## [Requirement]
Without including any image, retype the records word for word.

## [Study material]
--

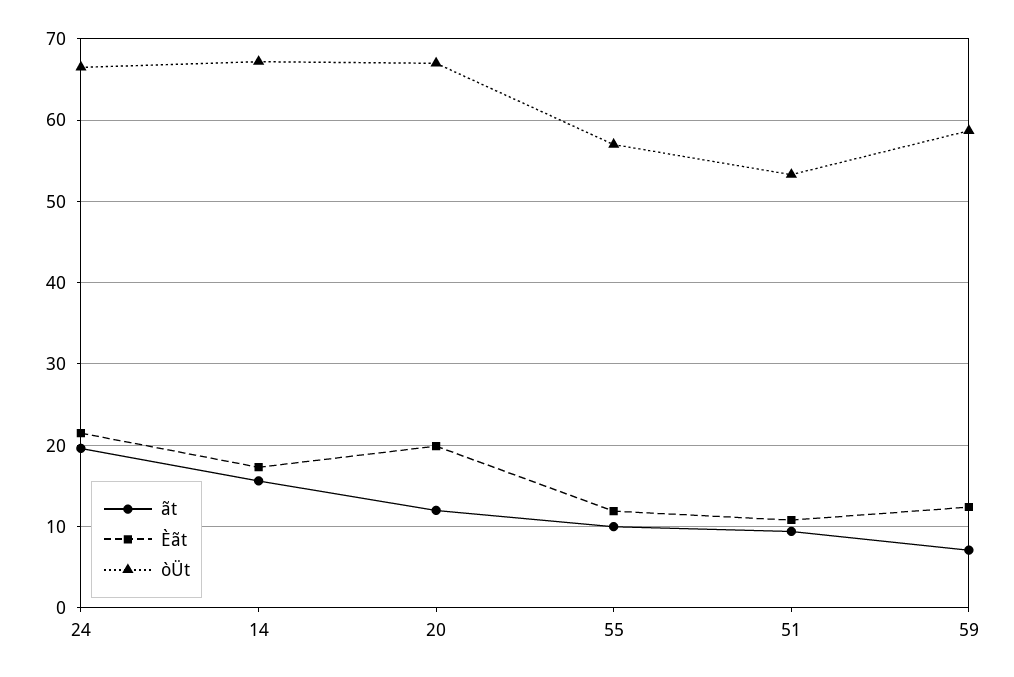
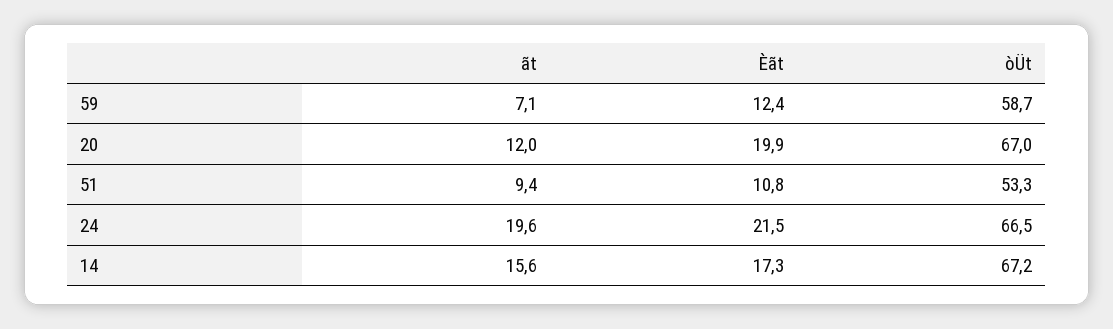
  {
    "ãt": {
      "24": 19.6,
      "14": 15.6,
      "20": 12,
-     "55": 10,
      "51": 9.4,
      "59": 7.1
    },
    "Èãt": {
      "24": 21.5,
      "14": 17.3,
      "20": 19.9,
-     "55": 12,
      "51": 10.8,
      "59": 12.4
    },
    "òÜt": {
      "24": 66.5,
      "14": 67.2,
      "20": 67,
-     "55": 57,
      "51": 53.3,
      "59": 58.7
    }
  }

--

## [Exercise solution]
  {
    "ãt": {
      "24": 19.6,
      "14": 15.6,
      "20": 12,
-     "55": 10,
      "51": 9.4,
      "59": 7.1
    },
    "Èãt": {
      "24": 21.5,
      "14": 17.3,
      "20": 19.9,
-     "55": 12,
      "51": 10.8,
      "59": 12.4
    },
    "òÜt": {
      "24": 66.5,
      "14": 67.2,
      "20": 67,
-     "55": 57,
      "51": 53.3,
      "59": 58.7
    }
  }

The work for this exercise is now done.